Cell culture, transfections, and luciferase reporter assays are described in detail in SI Methods.
Supplementary Material
ACKNOWLEDGMENTS.
We thank Catherine Heaphy for assistance in performing experiments, Dorothee Wernicke-Jameson for research supervision, Sharon Palko for administrative support, and the following GIMEMA investigators and centers in Italy that provided samples for the analysis: Istituto do Ematologia, Università la “Sapienza,” Rome (n = 10); Dr. N. Cantore, Azienda Ospedaliera S. G. Moscati, Avellino (n = 3); Prof. F. Nobile, Dipartimento di Emato-Oncologia, Azienda Ospedaliera Bianchi-Melacrino-Morelli, Reggio Calabria (n = 3); Dr. A. M. D'Arco, Istituto di Medicina Interna, Nocera Inferiore (n = 3); Dr. G. Specchia, Istituto di Ematologia, Università di Bari (n = 2); Dr. M. Sborgia, Divisione di Ematologia, Azienda USL, Pescara (n = 1); Dr. F. Fabbiano, Divisione di Ematologia, Ospedale V. Cervello, Palermo (n = 1); Prof. P. Leoni, Istituto di Ematologia, Università di Ancona, Ancona (n = 1); Prof. M. Petrini, Istituto di Ematologia, Università di Pisa (n = 1); Dr. L. Camba, Divisione di Ematologia, Fondazione Centro S. Raffaele, Milan (n = 1); Dr. E. Angelucci, Istituto di Ematologia, Ospedale A. Businco, Cagliari (n = 1); Dr. A. Camera, Istituto di Ematologia, Università Federico II, Naples (n = 1); and Dr.

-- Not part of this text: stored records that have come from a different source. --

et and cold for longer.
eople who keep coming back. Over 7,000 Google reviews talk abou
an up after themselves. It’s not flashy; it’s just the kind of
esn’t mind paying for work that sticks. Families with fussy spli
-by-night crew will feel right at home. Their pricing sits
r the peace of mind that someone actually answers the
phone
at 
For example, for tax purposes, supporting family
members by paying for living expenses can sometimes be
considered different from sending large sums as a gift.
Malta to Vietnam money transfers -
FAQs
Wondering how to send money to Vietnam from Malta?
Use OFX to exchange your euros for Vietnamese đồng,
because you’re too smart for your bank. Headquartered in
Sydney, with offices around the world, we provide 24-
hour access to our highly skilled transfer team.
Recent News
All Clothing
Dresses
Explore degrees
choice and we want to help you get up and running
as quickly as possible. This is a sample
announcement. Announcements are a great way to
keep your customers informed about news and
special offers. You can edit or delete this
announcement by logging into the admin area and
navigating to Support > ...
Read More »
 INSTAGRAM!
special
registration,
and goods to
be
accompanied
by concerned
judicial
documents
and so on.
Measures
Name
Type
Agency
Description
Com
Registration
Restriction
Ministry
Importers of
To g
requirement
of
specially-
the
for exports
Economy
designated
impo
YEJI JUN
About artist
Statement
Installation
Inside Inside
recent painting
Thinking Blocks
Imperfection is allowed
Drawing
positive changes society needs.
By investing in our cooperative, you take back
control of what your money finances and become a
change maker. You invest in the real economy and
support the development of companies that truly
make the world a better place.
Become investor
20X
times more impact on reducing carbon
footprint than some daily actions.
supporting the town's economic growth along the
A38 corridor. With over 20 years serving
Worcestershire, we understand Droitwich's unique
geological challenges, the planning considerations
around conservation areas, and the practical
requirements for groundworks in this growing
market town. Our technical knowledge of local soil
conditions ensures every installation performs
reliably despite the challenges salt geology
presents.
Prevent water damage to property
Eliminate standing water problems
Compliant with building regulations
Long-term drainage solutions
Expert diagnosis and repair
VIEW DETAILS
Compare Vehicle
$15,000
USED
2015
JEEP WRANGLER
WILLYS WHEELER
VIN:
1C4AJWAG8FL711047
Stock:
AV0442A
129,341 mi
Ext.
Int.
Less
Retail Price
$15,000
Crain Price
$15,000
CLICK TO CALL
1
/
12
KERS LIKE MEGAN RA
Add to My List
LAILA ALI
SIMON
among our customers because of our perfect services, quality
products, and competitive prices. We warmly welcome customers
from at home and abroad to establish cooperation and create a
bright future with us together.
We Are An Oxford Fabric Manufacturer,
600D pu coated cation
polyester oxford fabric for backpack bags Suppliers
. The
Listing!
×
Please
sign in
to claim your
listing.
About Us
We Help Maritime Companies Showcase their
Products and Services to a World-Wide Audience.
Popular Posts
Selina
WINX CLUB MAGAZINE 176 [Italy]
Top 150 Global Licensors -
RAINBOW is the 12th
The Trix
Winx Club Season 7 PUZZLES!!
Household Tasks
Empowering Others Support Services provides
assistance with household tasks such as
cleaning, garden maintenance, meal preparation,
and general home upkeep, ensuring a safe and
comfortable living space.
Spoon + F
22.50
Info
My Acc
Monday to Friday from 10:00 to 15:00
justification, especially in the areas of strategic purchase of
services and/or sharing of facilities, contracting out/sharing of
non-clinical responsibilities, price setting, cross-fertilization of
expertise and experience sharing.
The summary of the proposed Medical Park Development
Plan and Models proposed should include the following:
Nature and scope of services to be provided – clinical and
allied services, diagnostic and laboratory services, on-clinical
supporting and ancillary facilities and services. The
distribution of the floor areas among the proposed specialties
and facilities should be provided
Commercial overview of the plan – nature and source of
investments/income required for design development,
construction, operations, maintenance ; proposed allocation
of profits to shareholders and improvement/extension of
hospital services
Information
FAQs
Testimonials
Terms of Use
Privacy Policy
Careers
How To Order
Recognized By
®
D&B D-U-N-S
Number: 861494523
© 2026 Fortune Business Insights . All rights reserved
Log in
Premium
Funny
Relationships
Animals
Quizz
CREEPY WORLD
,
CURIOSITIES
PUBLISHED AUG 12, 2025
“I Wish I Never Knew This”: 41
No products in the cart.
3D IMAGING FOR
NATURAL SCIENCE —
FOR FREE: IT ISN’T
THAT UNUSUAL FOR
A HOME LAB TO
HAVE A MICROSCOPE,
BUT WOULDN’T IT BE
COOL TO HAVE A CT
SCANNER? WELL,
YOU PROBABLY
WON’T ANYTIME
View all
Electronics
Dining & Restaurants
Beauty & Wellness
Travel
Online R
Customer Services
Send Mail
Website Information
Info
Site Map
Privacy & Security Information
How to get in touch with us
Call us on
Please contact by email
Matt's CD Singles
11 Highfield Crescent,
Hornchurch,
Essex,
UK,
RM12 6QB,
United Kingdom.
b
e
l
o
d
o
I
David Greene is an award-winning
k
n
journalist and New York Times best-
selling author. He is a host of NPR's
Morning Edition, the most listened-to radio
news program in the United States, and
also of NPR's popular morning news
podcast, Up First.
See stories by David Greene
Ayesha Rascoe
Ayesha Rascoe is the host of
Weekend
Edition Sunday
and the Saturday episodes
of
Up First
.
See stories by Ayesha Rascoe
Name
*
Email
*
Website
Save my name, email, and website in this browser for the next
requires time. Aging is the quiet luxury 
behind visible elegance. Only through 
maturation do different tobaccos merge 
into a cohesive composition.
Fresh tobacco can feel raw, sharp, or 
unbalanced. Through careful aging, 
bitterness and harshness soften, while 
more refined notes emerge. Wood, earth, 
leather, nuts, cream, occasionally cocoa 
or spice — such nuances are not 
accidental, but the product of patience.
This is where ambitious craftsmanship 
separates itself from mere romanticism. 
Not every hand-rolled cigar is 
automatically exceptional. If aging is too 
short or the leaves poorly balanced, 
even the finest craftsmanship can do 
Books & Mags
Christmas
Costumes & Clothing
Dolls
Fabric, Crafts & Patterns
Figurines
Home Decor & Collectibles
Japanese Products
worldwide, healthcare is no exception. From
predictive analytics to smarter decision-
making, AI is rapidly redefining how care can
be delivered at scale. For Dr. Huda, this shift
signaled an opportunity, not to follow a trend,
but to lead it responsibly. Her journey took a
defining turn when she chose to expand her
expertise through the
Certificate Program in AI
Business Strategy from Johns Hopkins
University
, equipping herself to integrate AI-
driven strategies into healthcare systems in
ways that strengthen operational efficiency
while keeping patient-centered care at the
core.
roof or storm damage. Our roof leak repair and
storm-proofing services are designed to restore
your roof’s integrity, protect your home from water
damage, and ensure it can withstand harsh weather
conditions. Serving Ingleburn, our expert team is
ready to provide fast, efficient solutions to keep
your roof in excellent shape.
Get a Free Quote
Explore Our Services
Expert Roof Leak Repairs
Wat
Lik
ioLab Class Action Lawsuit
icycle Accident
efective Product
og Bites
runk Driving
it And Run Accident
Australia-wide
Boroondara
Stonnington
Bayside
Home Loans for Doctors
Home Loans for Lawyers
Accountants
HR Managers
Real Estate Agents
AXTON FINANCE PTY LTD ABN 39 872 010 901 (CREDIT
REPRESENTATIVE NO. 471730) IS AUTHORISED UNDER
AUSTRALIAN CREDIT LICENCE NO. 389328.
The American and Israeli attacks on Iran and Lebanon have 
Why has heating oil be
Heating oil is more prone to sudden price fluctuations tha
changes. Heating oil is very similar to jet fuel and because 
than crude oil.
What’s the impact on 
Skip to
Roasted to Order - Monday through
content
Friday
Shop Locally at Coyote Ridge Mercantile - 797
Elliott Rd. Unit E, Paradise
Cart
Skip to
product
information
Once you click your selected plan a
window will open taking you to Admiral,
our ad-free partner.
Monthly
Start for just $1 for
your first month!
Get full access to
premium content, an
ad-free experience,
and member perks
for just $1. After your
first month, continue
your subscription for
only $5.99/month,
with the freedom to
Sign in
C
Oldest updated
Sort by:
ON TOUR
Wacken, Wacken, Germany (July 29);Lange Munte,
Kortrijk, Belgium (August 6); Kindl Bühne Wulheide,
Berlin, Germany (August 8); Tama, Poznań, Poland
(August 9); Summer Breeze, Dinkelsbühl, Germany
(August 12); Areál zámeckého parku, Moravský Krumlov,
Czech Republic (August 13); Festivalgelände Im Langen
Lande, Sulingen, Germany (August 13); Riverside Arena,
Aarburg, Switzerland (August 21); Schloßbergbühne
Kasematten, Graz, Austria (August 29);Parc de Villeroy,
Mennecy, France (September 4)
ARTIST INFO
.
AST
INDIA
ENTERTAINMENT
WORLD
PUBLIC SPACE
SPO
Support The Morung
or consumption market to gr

F. Ricciuti, Divisione di Ematologia, Ospedale S. Carlo, Potenza (n = 1). This work was supported by National Cancer Institute Grants PO1CA76259 and PO1CA81534 (to C.M.C.), Lauri Strauss Discovery Grants (to R.G), and by Associazione Italiana per la Ricerca sul Cancro (AIRC) (B.F. and M.F.M.).
Footnotes
B.F. and C.M. have applied for a patent on clinical use of NPM1 mutants. The authors declare no other conflict of interest.
Data deposition: The microarray dataset has been deposited in the ArrayExpress database, www.ebi.ac.uk/arrayexpress (accession no. E-TABM-429).
This article contains supporting information online at www.pnas.org/cgi/content/full/0800135105/DC1.